2. Prototype-Conditioned Late Fusion: A lightweight architectural module that retrieves visual prototypes and converts them into a residual logit correction signal. This enables the model to selectively correct predictions for rare or fine-grained attributes while preserving the base model's performance on common cases.
3. Data-Driven Second Opinion: The approach effectively leverages the "long tail" of knowledge present in routine free-text reports to solve the data scarcity problem in structured datasets.

4. Experimental Results

The method was evaluated on the Rad-ReStruct benchmark (3,597 chest X-ray studies) using MIMIC-CXR for knowledge mining.

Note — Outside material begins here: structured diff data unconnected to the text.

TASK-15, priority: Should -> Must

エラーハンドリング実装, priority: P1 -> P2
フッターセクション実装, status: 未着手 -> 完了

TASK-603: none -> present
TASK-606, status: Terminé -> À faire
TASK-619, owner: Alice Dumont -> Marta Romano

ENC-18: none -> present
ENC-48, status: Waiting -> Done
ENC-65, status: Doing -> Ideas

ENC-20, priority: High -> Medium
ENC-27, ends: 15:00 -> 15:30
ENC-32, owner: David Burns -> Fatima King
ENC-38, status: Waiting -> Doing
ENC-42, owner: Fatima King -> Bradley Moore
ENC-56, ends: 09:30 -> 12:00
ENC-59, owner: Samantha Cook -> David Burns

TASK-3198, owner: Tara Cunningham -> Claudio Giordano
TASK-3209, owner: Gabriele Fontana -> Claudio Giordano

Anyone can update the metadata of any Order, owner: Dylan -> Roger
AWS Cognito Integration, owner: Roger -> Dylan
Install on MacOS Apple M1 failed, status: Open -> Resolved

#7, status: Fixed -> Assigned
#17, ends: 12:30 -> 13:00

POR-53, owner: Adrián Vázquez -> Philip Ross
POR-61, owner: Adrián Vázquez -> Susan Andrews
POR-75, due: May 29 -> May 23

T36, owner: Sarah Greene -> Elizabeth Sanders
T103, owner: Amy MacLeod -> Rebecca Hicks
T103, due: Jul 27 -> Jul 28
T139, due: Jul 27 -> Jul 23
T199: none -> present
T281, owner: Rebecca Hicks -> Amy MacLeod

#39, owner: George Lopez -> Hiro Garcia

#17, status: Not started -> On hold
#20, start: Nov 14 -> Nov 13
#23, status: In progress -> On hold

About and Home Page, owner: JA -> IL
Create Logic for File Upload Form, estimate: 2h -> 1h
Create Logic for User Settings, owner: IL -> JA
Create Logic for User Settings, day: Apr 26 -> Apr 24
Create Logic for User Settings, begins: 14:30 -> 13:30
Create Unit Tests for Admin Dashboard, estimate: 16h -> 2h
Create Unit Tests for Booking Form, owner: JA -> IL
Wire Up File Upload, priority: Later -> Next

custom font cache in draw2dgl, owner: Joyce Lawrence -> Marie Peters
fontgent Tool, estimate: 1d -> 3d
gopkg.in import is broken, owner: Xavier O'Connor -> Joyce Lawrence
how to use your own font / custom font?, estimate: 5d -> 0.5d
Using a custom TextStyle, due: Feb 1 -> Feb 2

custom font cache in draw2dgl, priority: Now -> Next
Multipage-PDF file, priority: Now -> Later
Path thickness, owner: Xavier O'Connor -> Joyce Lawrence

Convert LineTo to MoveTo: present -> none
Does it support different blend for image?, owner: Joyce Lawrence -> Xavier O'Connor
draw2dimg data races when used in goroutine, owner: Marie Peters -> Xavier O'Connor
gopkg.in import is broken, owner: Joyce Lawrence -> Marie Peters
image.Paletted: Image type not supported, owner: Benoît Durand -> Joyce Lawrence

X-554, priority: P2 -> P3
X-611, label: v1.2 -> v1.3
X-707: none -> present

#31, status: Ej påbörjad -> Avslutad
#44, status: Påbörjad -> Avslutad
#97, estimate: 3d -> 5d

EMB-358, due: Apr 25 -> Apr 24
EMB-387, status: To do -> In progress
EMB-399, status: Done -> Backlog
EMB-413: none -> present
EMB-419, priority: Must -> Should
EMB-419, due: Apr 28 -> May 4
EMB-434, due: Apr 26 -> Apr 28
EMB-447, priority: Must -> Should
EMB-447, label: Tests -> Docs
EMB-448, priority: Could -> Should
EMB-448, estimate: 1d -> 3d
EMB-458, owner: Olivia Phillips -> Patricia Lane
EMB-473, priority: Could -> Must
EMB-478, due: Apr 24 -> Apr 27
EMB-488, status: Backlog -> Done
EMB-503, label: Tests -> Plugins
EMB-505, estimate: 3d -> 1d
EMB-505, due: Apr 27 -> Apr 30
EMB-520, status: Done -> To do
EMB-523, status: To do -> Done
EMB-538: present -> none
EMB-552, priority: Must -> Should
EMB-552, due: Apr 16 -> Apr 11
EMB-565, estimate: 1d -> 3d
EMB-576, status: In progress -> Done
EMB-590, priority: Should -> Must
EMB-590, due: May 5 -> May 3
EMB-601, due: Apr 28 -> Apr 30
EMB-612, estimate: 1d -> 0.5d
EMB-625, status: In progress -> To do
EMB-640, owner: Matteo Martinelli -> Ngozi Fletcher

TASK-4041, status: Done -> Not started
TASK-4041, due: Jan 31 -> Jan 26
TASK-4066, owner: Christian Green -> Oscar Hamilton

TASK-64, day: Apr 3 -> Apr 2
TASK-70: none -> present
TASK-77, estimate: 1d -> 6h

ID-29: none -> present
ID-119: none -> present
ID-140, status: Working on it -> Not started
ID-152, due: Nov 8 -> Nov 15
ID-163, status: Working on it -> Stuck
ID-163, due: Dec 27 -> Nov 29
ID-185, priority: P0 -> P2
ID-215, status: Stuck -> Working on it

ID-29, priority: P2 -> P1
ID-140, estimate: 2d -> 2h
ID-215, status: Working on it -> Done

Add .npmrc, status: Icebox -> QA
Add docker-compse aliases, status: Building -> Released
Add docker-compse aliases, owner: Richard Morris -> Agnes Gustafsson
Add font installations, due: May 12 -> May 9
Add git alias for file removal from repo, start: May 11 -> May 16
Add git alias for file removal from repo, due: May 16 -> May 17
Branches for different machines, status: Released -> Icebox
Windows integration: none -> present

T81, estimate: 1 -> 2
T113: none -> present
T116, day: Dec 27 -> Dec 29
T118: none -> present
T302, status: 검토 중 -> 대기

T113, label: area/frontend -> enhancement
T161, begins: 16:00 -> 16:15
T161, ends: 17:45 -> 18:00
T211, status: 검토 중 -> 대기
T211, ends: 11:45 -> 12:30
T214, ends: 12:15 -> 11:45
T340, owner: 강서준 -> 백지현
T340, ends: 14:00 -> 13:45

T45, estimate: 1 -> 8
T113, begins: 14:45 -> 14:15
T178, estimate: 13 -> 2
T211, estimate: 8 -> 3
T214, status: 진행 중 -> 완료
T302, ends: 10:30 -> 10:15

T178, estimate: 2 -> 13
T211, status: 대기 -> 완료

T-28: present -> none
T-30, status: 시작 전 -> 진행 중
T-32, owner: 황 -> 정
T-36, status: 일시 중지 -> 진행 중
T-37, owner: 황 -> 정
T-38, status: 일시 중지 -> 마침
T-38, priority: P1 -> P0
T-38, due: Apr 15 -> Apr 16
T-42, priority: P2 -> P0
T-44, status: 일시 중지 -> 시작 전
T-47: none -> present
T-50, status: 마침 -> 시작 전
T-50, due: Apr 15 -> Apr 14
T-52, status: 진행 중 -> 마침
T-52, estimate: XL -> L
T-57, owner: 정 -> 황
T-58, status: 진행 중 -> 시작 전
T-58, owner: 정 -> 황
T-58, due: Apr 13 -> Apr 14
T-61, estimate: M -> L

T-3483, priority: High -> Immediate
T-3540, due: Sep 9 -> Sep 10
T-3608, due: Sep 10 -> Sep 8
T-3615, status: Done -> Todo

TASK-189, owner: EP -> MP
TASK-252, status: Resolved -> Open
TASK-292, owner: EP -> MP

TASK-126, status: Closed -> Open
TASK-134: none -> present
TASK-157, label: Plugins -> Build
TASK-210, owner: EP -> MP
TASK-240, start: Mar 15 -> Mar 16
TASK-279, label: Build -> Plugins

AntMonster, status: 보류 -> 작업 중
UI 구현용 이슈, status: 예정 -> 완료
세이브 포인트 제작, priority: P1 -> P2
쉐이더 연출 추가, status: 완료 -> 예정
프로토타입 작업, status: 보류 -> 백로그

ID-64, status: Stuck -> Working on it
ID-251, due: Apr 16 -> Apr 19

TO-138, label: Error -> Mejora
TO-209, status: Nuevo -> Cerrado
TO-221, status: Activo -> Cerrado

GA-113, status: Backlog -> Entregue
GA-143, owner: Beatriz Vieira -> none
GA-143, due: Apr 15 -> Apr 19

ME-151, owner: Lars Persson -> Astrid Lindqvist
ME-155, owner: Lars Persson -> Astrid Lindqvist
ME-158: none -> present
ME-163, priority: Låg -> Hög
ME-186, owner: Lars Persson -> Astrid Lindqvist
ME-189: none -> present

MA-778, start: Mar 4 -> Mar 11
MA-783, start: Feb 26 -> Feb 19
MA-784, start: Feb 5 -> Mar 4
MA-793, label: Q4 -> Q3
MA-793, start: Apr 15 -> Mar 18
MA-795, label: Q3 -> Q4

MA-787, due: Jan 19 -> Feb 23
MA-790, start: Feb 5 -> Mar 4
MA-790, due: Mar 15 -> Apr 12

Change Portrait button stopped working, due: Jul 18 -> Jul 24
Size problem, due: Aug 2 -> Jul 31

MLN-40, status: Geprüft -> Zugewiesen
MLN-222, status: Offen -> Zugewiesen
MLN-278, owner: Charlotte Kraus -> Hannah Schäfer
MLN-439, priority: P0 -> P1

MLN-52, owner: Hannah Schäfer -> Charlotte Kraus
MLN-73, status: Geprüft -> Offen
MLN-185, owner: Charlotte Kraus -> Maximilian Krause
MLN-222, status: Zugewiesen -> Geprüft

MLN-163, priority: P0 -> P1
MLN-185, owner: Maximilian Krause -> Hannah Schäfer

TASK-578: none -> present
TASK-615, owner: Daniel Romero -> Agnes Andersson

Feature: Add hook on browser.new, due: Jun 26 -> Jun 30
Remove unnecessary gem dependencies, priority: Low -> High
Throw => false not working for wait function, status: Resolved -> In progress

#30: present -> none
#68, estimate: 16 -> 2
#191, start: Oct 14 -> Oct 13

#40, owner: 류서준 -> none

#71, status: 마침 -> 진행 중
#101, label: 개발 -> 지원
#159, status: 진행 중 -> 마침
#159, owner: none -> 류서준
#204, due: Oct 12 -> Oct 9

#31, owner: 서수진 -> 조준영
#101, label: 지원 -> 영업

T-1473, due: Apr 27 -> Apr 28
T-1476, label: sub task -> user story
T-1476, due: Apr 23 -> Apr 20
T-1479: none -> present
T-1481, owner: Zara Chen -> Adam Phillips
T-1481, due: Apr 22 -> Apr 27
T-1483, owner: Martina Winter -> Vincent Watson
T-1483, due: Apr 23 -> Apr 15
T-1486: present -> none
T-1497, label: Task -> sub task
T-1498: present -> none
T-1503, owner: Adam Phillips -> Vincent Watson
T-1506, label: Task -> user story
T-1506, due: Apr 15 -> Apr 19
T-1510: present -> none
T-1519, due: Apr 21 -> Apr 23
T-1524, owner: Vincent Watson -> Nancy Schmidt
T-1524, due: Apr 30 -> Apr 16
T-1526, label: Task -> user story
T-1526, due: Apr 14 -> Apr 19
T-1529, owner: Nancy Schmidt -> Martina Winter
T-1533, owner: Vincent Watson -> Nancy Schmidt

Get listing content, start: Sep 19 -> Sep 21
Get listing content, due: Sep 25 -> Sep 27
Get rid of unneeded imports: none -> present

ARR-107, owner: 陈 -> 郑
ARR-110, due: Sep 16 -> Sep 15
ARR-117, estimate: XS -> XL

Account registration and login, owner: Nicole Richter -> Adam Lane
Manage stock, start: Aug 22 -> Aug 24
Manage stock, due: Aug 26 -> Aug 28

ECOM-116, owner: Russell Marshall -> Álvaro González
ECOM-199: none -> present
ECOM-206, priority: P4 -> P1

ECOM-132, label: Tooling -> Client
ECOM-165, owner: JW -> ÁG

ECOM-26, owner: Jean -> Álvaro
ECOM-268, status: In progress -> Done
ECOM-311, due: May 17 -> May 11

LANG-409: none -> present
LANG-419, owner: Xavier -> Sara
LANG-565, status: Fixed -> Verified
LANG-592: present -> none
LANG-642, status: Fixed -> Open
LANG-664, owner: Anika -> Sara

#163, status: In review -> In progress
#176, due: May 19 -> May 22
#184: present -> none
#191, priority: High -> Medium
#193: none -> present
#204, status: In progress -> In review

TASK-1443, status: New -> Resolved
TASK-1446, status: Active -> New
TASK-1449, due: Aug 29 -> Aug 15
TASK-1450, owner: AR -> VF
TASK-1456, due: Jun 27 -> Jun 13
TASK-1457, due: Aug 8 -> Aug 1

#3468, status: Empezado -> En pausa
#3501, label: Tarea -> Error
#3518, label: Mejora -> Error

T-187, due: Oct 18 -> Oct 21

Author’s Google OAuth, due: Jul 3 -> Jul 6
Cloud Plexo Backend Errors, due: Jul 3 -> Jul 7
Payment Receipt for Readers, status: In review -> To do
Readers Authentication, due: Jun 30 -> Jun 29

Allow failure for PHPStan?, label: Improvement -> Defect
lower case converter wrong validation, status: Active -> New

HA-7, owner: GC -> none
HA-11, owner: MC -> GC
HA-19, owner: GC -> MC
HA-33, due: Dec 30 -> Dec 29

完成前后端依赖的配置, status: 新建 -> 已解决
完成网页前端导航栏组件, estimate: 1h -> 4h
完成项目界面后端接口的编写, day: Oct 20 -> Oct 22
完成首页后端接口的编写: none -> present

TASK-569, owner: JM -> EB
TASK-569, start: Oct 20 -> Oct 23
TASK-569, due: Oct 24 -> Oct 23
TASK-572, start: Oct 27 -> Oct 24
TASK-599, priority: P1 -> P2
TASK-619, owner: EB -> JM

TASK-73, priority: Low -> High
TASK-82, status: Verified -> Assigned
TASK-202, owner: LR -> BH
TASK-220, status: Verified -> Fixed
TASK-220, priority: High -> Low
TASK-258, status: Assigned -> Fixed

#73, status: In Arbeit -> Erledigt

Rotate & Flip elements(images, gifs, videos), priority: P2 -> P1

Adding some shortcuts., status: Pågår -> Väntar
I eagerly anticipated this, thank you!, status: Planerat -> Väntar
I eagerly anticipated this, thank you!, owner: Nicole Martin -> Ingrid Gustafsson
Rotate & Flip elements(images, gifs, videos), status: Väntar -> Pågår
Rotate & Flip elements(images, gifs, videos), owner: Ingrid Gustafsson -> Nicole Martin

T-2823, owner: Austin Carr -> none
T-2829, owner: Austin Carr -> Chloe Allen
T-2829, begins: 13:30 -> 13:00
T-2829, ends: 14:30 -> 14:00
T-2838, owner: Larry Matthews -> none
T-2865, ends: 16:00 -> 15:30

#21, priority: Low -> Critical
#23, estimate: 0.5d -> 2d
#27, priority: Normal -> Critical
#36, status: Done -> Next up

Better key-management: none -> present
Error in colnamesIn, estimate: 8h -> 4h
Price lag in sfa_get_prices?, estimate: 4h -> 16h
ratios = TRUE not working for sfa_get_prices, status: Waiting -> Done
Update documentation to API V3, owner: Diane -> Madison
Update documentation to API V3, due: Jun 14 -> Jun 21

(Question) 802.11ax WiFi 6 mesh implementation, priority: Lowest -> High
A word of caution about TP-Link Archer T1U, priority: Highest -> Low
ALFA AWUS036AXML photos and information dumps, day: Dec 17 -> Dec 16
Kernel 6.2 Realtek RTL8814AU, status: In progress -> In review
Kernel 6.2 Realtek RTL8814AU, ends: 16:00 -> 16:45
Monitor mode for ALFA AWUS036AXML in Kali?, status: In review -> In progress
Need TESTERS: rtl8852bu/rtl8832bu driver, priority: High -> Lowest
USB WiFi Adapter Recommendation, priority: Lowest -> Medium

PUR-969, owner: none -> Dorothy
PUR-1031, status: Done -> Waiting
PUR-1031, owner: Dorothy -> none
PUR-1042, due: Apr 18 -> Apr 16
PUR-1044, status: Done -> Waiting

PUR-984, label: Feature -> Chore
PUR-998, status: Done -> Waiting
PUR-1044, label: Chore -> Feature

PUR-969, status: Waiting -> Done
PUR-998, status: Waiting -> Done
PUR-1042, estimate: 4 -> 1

• Knowledge Base Quality: The extraction pipeline achieved high coverage: 100% for Level 1 (coarse findings), 96% for Level 2 (specific findings), and 82% for Level 3 (fine-grained attributes), significantly expanding the available training signal for rare attributes.
• Performance Gains:
  • Overall F1: ProtoSR achieved 34.4, outperforming the previous best (Context-VQA at 32.9) and generalist VLLMs like CheXagent (32.4).
  • Fine-Grained Attributes (L3): The most significant improvement was observed in Level 3 questions (detailed attributes), where ProtoSR achieved an F1 of 7.4 compared to 3.2 for the next best method. This represents a relative improvement of +72.1% over the base model without knowledge integration.
• Ablation Studies:
  • Removing the knowledge branch dropped performance to the baseline.
  • Replacing prototypes with random noise or Gaussian noise resulted in baseline performance, confirming that the gains come from the meaningful semantic content of the prototypes, not just increased model capacity.
  • Early fusion (injecting knowledge directly into the input sequence) was less effective than the proposed late-fusion residual approach.

5. Significance

ProtoSR demonstrates that routine free-text reports, often considered a barrier to structured automation due to their variability, can be systematically mined and transformed into a powerful knowledge source. By using prototypes to inject "evidence" into the decision-making process, the model effectively bridges the gap between the abundance of unstructured data and the scarcity of structured annotations. This approach is particularly valuable for fine-grained medical tasks where rare attributes are critical for diagnosis but underrepresented in standard datasets, offering a scalable path toward more accurate and consistent automated radiology reporting.